The preliminary draft of the Law on Protection, Rights and Animal Welfare in Spain, including the Canary Islands, prohibits the domestic breeding of any pet with fines between 500 and 10,000 euros for doing so and states that all pet cats must be sterilized.
If the law, proposed by the Ministry of Social Rights and Agenda 2023 is approved in Parliament, the prohibition of breeding will affect all individuals, unless they are registered in the so-called "Registry of Breeders of Companion Animals”.
Only those who are officially registered as breeders will be exempt from this controversial measure, which would completely affect the traditional breeding of domestic animals, such as dogs, cats, birds, rabbits, and other species, something which is particularly widespread in rural areas.

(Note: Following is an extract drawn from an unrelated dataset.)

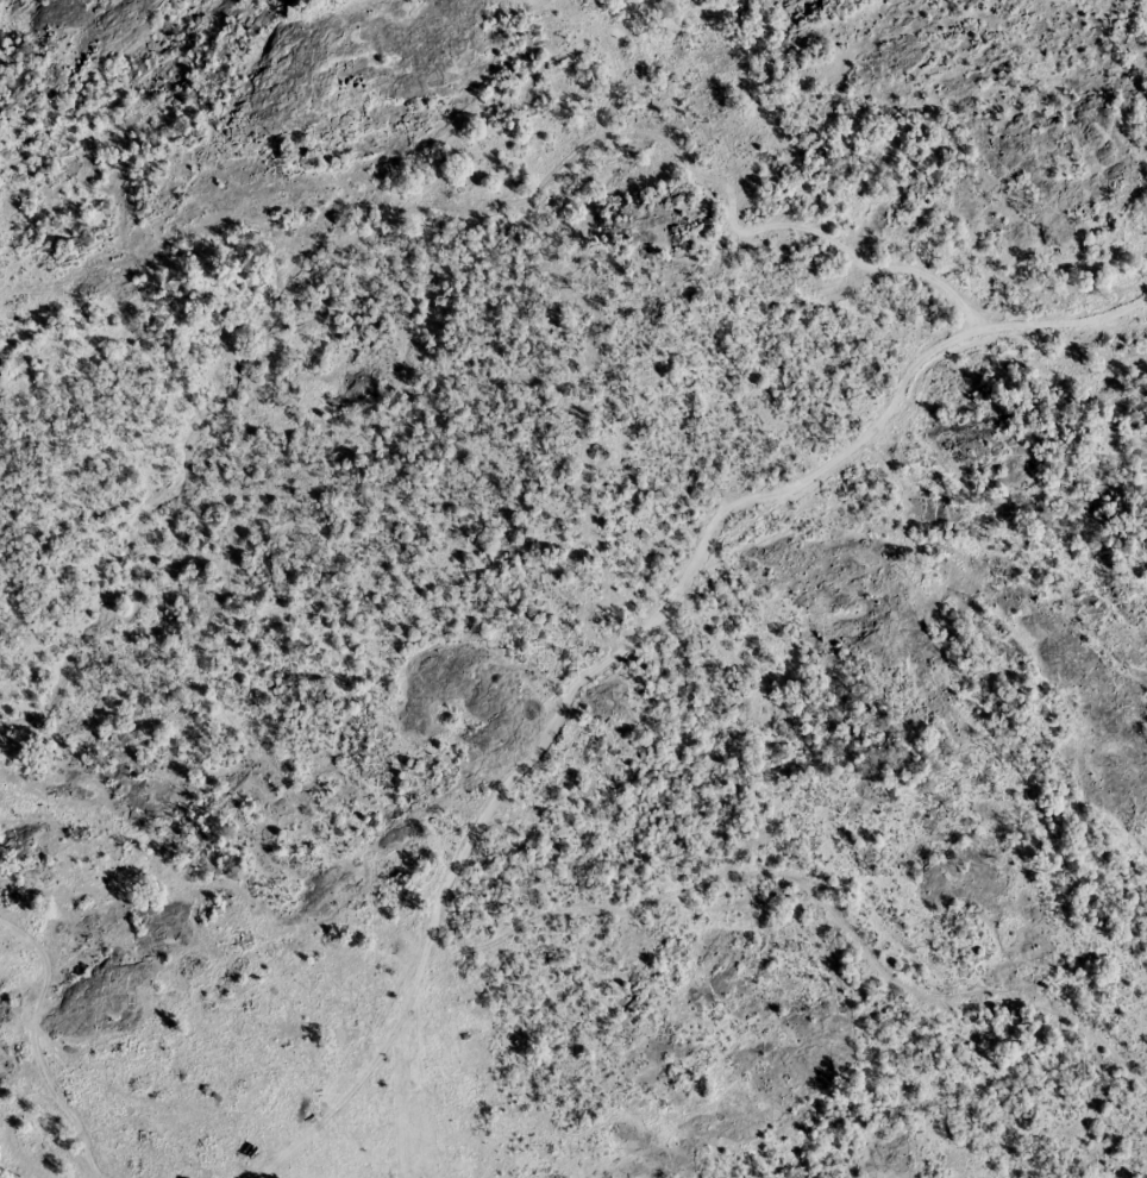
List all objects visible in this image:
road: (1034, 320)
road: (551, 732)
road: (41, 1049)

The measure is stated in article 27 of the Animal Welfare draft bill: "The following activities on pet animals are expressly prohibited." Section "k" of the text specifies that "the breeding of any kind of pet animal by breeders not registered in the Registry of Pet Breeders is prohibited.”
Any owner, or owner of a pet that follows its natural instinct, that disobeys this prohibition, Article 81 of the draft lists it as a "minor infraction", which are those behaviours that, "by action or omission, entail the non-observance of the prohibitions and obligations established in this animal welfare law", as is the case for domestic breeding, and the relevant fines apply.